- How to complete this task
Write out the entries again exactly as they are given.

:: Given records ::

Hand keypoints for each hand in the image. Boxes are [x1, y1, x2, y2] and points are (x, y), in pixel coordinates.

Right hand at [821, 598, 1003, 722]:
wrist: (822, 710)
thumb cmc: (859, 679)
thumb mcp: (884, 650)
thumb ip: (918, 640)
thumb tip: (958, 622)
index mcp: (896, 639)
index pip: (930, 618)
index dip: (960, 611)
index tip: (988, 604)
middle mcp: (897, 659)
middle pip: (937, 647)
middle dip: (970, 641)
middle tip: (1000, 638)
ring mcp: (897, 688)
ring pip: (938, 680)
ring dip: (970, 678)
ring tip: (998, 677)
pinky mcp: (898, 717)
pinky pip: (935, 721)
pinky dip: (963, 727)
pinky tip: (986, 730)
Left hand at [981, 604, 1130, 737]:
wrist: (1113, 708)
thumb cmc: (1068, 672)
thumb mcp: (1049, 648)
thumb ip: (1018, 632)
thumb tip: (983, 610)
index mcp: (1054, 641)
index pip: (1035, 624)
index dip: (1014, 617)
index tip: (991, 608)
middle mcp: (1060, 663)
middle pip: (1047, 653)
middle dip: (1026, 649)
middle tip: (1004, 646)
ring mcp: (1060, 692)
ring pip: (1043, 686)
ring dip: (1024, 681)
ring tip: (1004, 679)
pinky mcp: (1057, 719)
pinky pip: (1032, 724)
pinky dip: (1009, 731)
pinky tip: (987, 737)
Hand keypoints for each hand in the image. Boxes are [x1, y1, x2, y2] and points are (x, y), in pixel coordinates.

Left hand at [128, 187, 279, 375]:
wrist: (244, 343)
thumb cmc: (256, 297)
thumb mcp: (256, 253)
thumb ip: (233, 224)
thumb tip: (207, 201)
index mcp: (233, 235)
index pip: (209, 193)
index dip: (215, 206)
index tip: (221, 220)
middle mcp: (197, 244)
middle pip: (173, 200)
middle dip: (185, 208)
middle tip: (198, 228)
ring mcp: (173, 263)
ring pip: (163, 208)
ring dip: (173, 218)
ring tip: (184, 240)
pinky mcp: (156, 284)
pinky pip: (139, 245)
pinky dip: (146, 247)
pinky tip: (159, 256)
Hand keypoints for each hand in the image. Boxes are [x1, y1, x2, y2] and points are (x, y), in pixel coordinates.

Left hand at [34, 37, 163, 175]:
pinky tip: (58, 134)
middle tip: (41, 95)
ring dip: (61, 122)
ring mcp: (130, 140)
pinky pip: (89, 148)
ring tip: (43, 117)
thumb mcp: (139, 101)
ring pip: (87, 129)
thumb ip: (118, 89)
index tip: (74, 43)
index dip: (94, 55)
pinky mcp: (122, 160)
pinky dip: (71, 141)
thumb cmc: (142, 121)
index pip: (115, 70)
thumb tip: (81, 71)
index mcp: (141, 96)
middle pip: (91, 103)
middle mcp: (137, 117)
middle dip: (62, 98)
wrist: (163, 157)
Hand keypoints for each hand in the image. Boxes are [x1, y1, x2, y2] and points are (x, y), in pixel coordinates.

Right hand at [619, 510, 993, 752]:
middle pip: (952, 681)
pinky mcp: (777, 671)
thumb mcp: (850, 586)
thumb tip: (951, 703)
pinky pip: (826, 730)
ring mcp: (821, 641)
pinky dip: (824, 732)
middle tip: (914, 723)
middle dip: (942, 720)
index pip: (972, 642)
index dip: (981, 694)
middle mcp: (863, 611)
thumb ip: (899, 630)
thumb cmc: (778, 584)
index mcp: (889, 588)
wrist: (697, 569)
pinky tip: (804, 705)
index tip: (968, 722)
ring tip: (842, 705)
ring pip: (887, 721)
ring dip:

:::

- Response to this exercise
Hand keypoints for each hand in the image. Boxes are [x1, y1, x2, y2] and points are (x, y), in pixel coordinates.

Right hand at [821, 598, 1003, 722]:
wrist: (822, 710)
thumb cmc: (859, 679)
thumb mcp: (884, 650)
thumb ip: (918, 640)
thumb tip: (958, 622)
index mcp: (896, 639)
index pip: (930, 618)
index dip: (960, 611)
index tip: (988, 604)
middle mcp: (897, 659)
middle pip: (937, 647)
middle dip: (970, 641)
middle tip: (1000, 638)
ring mcp: (897, 688)
ring pip: (938, 680)
ring dip: (970, 678)
ring tip: (998, 677)
pinky mcp: (898, 717)
pinky pip: (935, 721)
pinky dip: (963, 727)
pinky tip: (986, 730)
Left hand at [981, 604, 1130, 737]:
wrist: (1113, 708)
thumb cmc: (1068, 672)
thumb mcp: (1049, 648)
thumb ip: (1018, 632)
thumb tip: (983, 610)
index mcp: (1054, 641)
index pip: (1035, 624)
index dip: (1014, 617)
index tip: (991, 608)
middle mcp: (1060, 663)
middle pip: (1047, 653)
middle dip: (1026, 649)
middle tip: (1004, 646)
ring mcp: (1060, 692)
ring pip: (1043, 686)
ring dip: (1024, 681)
ring tip: (1004, 679)
pinky mcp: (1057, 719)
pinky pip: (1032, 724)
pinky dip: (1009, 731)
pinky tip: (987, 737)
Hand keypoints for each hand in the image. Boxes are [x1, y1, x2, y2] and points are (x, y), in pixel coordinates.

Left hand at [128, 187, 279, 375]:
wrist: (244, 343)
thumb cmc: (256, 297)
thumb mcp: (256, 253)
thumb ip: (233, 224)
thumb tip: (207, 201)
index mcp: (233, 235)
index pip: (209, 193)
index dip: (215, 206)
index tip: (221, 220)
middle mcp: (197, 244)
middle pip: (173, 200)
middle dip: (185, 208)
middle tip: (198, 228)
ring mcp: (173, 263)
ring pip: (163, 208)
ring dip: (173, 218)
ring tip: (184, 240)
pinky mcp: (156, 284)
pinky pip: (139, 245)
pinky dip: (146, 247)
pinky tip: (159, 256)
Hand keypoints for each hand in the image. Boxes are [x1, y1, x2, y2] and points are (x, y), in pixel coordinates.

Left hand at [34, 37, 163, 175]:
pinky tip: (58, 134)
middle tip: (41, 95)
ring dip: (61, 122)
ring mcp: (130, 140)
pinky pip: (89, 148)
ring tip: (43, 117)
thumb mcp: (139, 101)
ring pip: (87, 129)
thumb ip: (118, 89)
index tip: (74, 43)
index dip: (94, 55)
pinky mcp: (122, 160)
pinky dip: (71, 141)
thumb cmc: (142, 121)
index pip: (115, 70)
thumb tip: (81, 71)
index mcp: (141, 96)
middle pip: (91, 103)
middle mcp: (137, 117)
middle dip: (62, 98)
wrist: (163, 157)
Hand keypoints for each hand in the image. Boxes are [x1, y1, x2, y2] and points are (x, y), in pixel coordinates.

Right hand at [619, 510, 993, 752]:
middle pip: (952, 681)
pinky mcp: (777, 671)
thumb mcp: (850, 586)
thumb tip: (951, 703)
pinky pip: (826, 730)
ring mcp: (821, 641)
pinky dip: (824, 732)
middle tip: (914, 723)
middle dip: (942, 720)
index pip: (972, 642)
index dip: (981, 694)
middle mcp: (863, 611)
thumb ip: (899, 630)
thumb cmc: (778, 584)
index mcp: (889, 588)
wrist: (697, 569)
pinky tip: (804, 705)
index tip: (968, 722)
ring tip: (842, 705)
ring pip: (887, 721)
ring dip:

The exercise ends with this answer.